### [Instruction]
Return each line of the data below that contains the string "MAGYAROK".

Source material Block Start

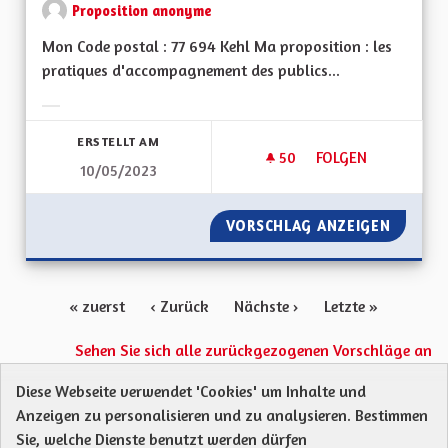
Proposition anonyme
Mon Code postal : 77 694 Kehl Ma proposition : les
pratiques d'accompagnement des publics...
Ergebnisse nach Kategorie filtern:
ERSTELLT AM
50
50 FOLLOWER
FOLGEN
10/05/2023
INSPIRATIONS TRAN
VORSCHLAG ANZEIGEN
INSPIR
« zuerst
‹ Zurück
Nächste ›
Letzte »
Sehen Sie sich alle zurückgezogenen Vorschläge an
Diese Webseite verwendet 'Cookies' um Inhalte und
Anzeigen zu personalisieren und zu analysieren. Bestimmen
Protection des Données
Charte de contribution
Sie, welche Dienste benutzt werden dürfen
Mentions légales
Was sind Gremien?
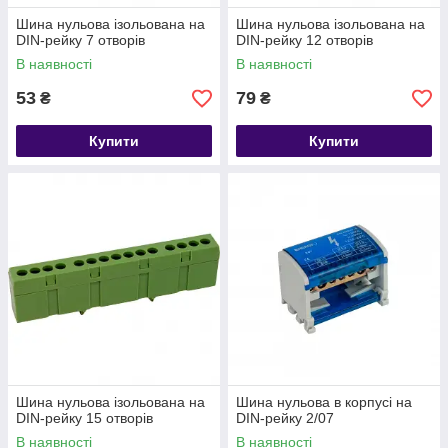
Шина нульова ізольована на
Шина нульова ізольована на
DIN-рейку 7 отворів
DIN-рейку 12 отворів
В наявності
В наявності
53
79
₴
₴
Купити
Купити
Шина нульова ізольована на
Шина нульова в корпусі на
DIN-рейку 15 отворів
DIN-рейку 2/07
В наявності
В наявності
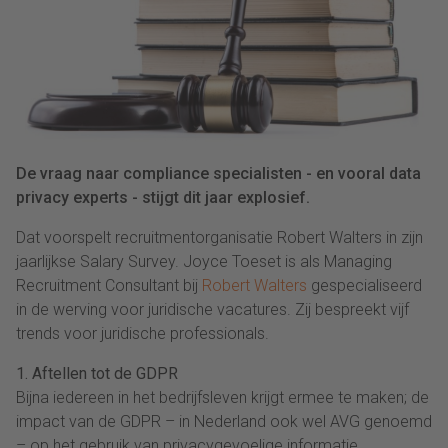
De vraag naar compliance specialisten - en vooral data
privacy experts - stijgt dit jaar explosief.
Dat voorspelt recruitmentorganisatie Robert Walters in zijn
jaarlijkse Salary Survey. Joyce Toeset is als Managing
Recruitment Consultant bij
Robert Walters
gespecialiseerd
in de werving voor juridische vacatures. Zij bespreekt vijf
trends voor juridische professionals.
1. Aftellen tot de GDPR
Bijna iedereen in het bedrijfsleven krijgt ermee te maken; de
impact van de GDPR – in Nederland ook wel AVG genoemd
– op het gebruik van privacygevoelige informatie.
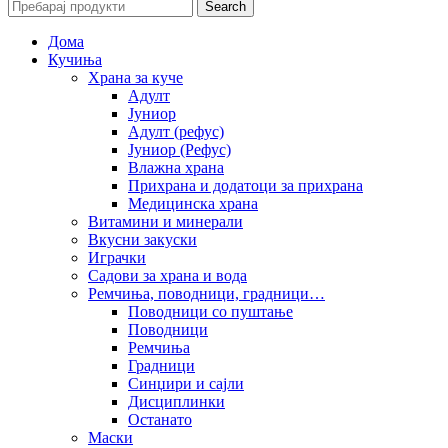
Search
Дома
Кучиња
Храна за куче
Адулт
Јуниор
Адулт (рефус)
Јуниор (Рефус)
Влажна храна
Прихрана и додатоци за прихрана
Медицинска храна
Витамини и минерали
Вкусни закуски
Играчки
Садови за храна и вода
Ремчиња, поводници, градници…
Поводници со пуштање
Поводници
Ремчиња
Градници
Синџири и сајли
Дисциплинки
Останато
Маски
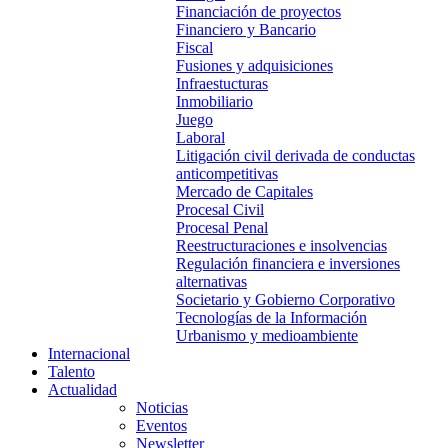
Financiación de proyectos
Financiero y Bancario
Fiscal
Fusiones y adquisiciones
Infraestucturas
Inmobiliario
Juego
Laboral
Litigación civil derivada de conductas
anticompetitivas
Mercado de Capitales
Procesal Civil
Procesal Penal
Reestructuraciones e insolvencias
Regulación financiera e inversiones
alternativas
Societario y Gobierno Corporativo
Tecnologías de la Información
Urbanismo y medioambiente
Internacional
Talento
Actualidad
Noticias
Eventos
Newsletter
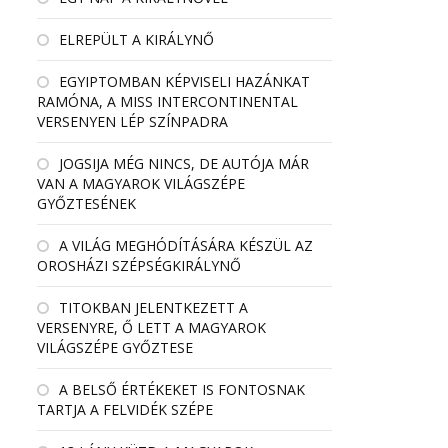
ELREPÜLT A KIRÁLYNŐ
EGYIPTOMBAN KÉPVISELI HAZÁNKAT
RAMÓNA, A MISS INTERCONTINENTAL
VERSENYEN LÉP SZÍNPADRA
JOGSIJA MÉG NINCS, DE AUTÓJA MÁR
VAN A MAGYAROK VILÁGSZÉPE
GYŐZTESÉNEK
A VILÁG MEGHÓDÍTÁSÁRA KÉSZÜL AZ
OROSHÁZI SZÉPSÉGKIRÁLYNŐ
TITOKBAN JELENTKEZETT A
VERSENYRE, Ő LETT A MAGYAROK
VILÁGSZÉPE GYŐZTESE
A BELSŐ ÉRTÉKEKET IS FONTOSNAK
TARTJA A FELVIDÉK SZÉPE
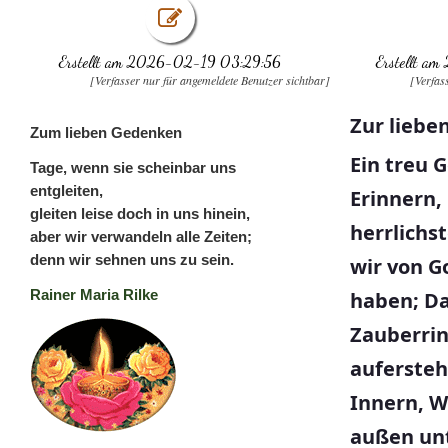
Erstellt am 2026-02-19 03:29:56
Erstellt 
[Verfasser nur für angemeldete Benutzer sichtbar]
[Verfas
Zur liebe
Zum lieben Gedenken
Ein treu 
Tage, wenn sie scheinbar uns
entgleiten,
Erinnern, 
gleiten leise doch in uns hinein,
herrlichs
aber wir verwandeln alle Zeiten;
denn wir sehnen uns zu sein.
wir von 
Rainer Maria Rilke
haben; Da
Zauberrin
auferste
Innern, W
außen un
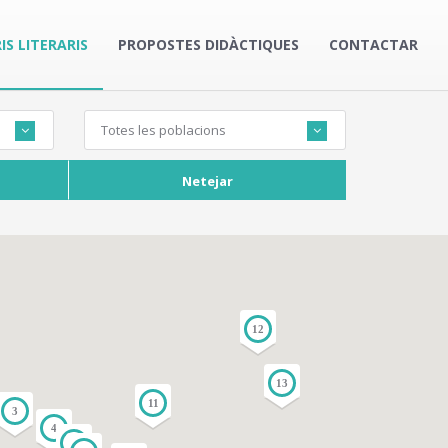
IS LITERARIS
PROPOSTES DIDÀCTIQUES
CONTACTAR
Totes les poblacions
Netejar
12
13
11
3
4
5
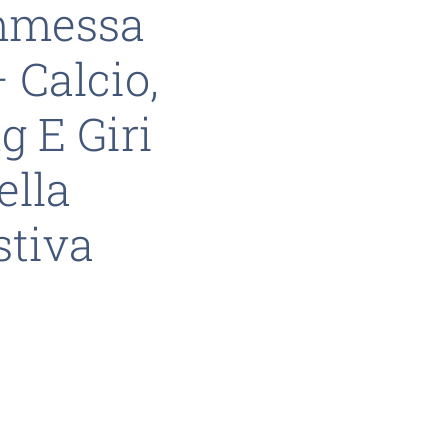
ommessa
 Calcio,
 E Giri
ella
stiva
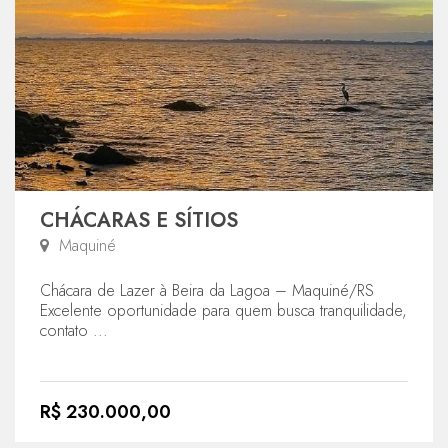
CHÁCARAS E SÍTIOS
Maquiné
Chácara de Lazer à Beira da Lagoa – Maquiné/RS
Excelente oportunidade para quem busca tranquilidade,
contato ...
R$ 230.000,00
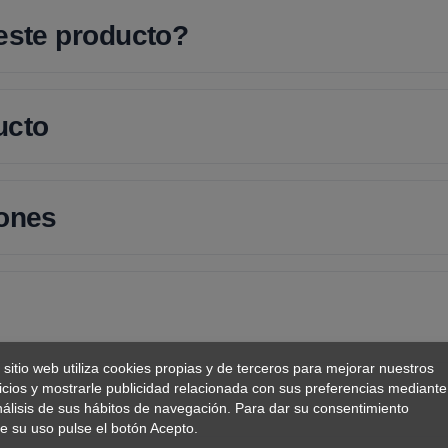
 este producto?
ucto
iones
 sitio web utiliza cookies propias y de terceros para mejorar nuestros
icios y mostrarle publicidad relacionada con sus preferencias mediante
nálisis de sus hábitos de navegación. Para dar su consentimiento
e su uso pulse el botón Acepto.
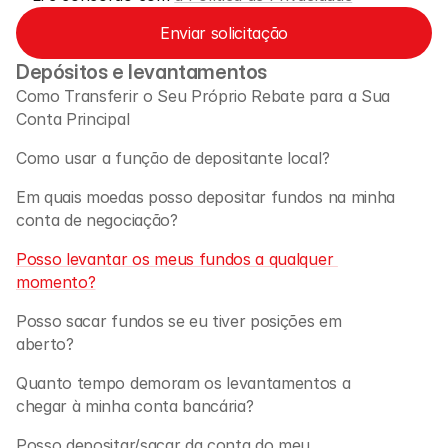
Fale Conosco
Enviar solicitação
Documentos Legais
Depósitos e levantamentos
Carreiras
Como Transferir o Seu Próprio Rebate para a Sua 
Conta Principal 
Aprender
Como usar a função de depositante local?
Blog
Em quais moedas posso depositar fundos na minha 
conta de negociação?
Investimento 101
Posso levantar os meus fundos a qualquer 
Calendário Econômico
momento?
Snaps
Posso sacar fundos se eu tiver posições em 
ou
Entrar
Registrar
aberto?
Afiliado
Quanto tempo demoram os levantamentos a 
chegar à minha conta bancária?
Posso depositar/sacar da conta do meu 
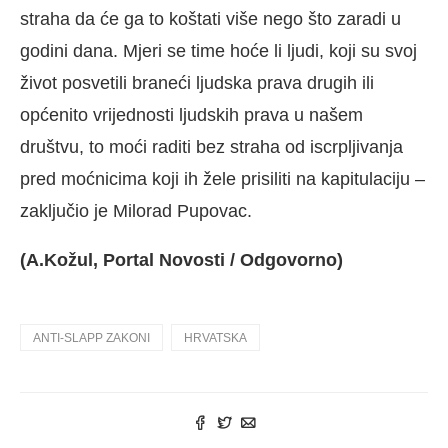
straha da će ga to koštati više nego što zaradi u
godini dana. Mjeri se time hoće li ljudi, koji su svoj
život posvetili braneći ljudska prava drugih ili
općenito vrijednosti ljudskih prava u našem
društvu, to moći raditi bez straha od iscrpljivanja
pred moćnicima koji ih žele prisiliti na kapitulaciju –
zaključio je Milorad Pupovac.
(A.Kožul, Portal Novosti / Odgovorno)
ANTI-SLAPP ZAKONI
HRVATSKA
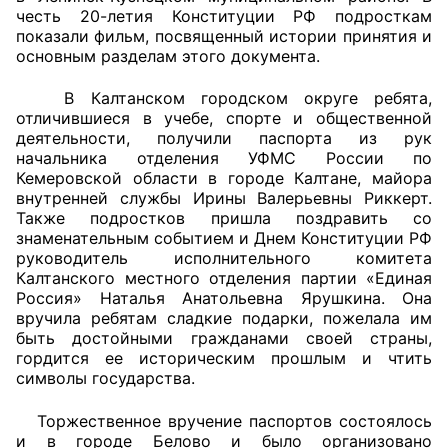
честь 20-летия Конституции РФ подросткам
показали фильм, посвященный истории принятия и
основным разделам этого документа.
В Калтанском городском округе ребята,
отличившиеся в учебе, спорте и общественной
деятельности, получили паспорта из рук
начальника отделения УФМС России по
Кемеровской области в городе Калтане, майора
внутренней службы Ирины Валерьевны Риккерт.
Также подростков пришла поздравить со
знаменательным событием и Днем Конституции РФ
руководитель исполнительного комитета
Калтанского местного отделения партии «Единая
Россия» Наталья Анатольевна Ярушкина. Она
вручила ребятам сладкие подарки, пожелала им
быть достойными гражданами своей страны,
гордится ее историческим прошлым и чтить
символы государства.
Торжественное вручение паспортов состоялось
и в городе Белово и было организовано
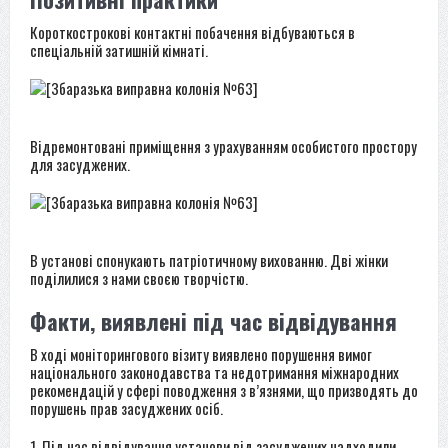
Короткострокові контактні побачення відбуваються в
спеціальній затишній кімнаті.
Відремонтовані приміщення з урахуванням особистого простору
для засуджених.
В установі спонукають патріотичному вихованню. Дві жінки
поділилися з нами своєю
творчістю
.
Факти, виявлені під час відвідування
В ході моніторингового візиту виявлено порушення вимог
національного законодавства та недотримання міжнародних
рекомендацій у сфері поводження з в’язнями, що призводять до
порушень прав засуджених осіб.
1. Під час відвідування установи від засуджених надходили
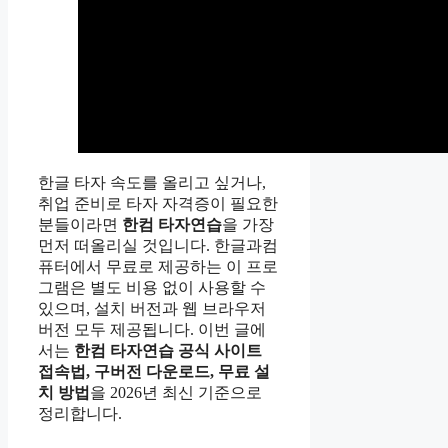
한글 타자 속도를 올리고 싶거나,
취업 준비로 타자 자격증이 필요한
분들이라면
한컴 타자연습
을 가장
먼저 떠올리실 것입니다. 한글과컴
퓨터에서 무료로 제공하는 이 프로
그램은 별도 비용 없이 사용할 수
있으며, 설치 버전과 웹 브라우저
버전 모두 제공됩니다. 이번 글에
서는
한컴 타자연습 공식 사이트
접속법, 구버전 다운로드, 무료 설
치 방법
을 2026년 최신 기준으로
정리합니다.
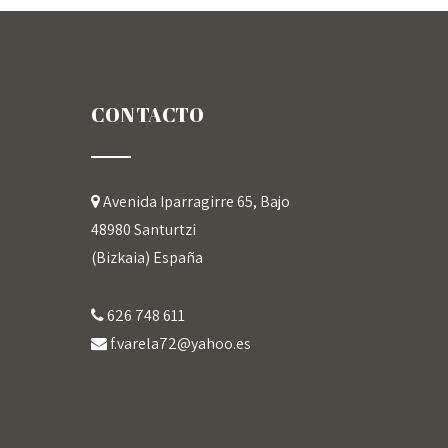
CONTACTO
Avenida Iparragirre 65, Bajo
48980 Santurtzi
(Bizkaia) España
626 748 611
f.varela72@yahoo.es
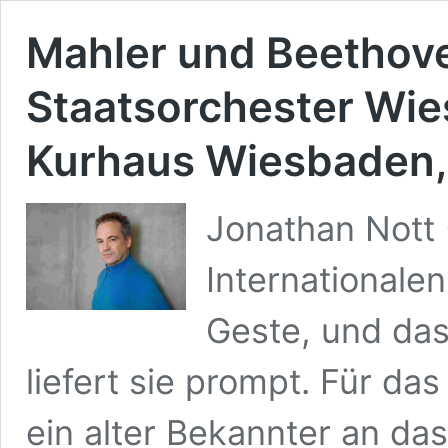
Mahler und Beethov
Staatsorchester Wie
Kurhaus Wiesbaden,
Jonathan Nott
Internationalen
Geste, und da
liefert sie prompt. Für da
ein alter Bekannter an da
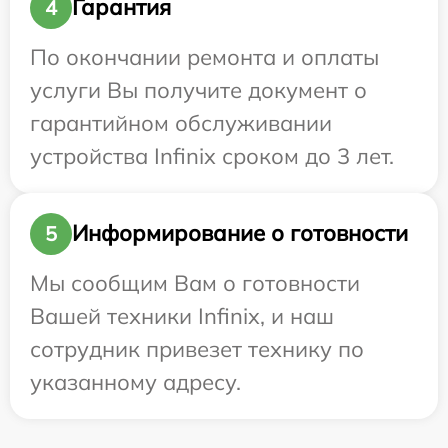
Гарантия
4
По окончании ремонта и оплаты
услуги Вы получите документ о
гарантийном обслуживании
устройства Infinix сроком до 3 лет.
Информирование о готовности
5
Мы сообщим Вам о готовности
Вашей техники Infinix, и наш
сотрудник привезет технику по
указанному адресу.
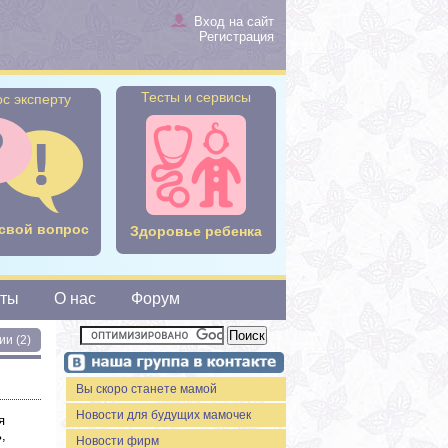
Вход на сайт
Регистрация
Тесты и сервисы
с эксперту
свой вопрос
Здоровье ребенка
сты
О нас
Форум
ии (2)
Вы скоро станете мамой
Новости для будущих мамочек
я
,
Новости фирм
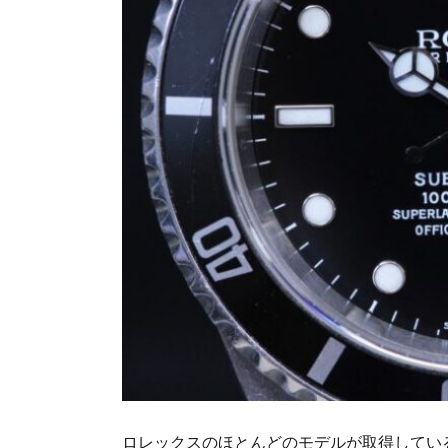
ロレックスのほとんどのモデルが取得してい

Source material Block End

### [Solution]
VAN A MAGYAROK VILÁGSZÉPE
VERSENYRE, Ő LETT A MAGYAROK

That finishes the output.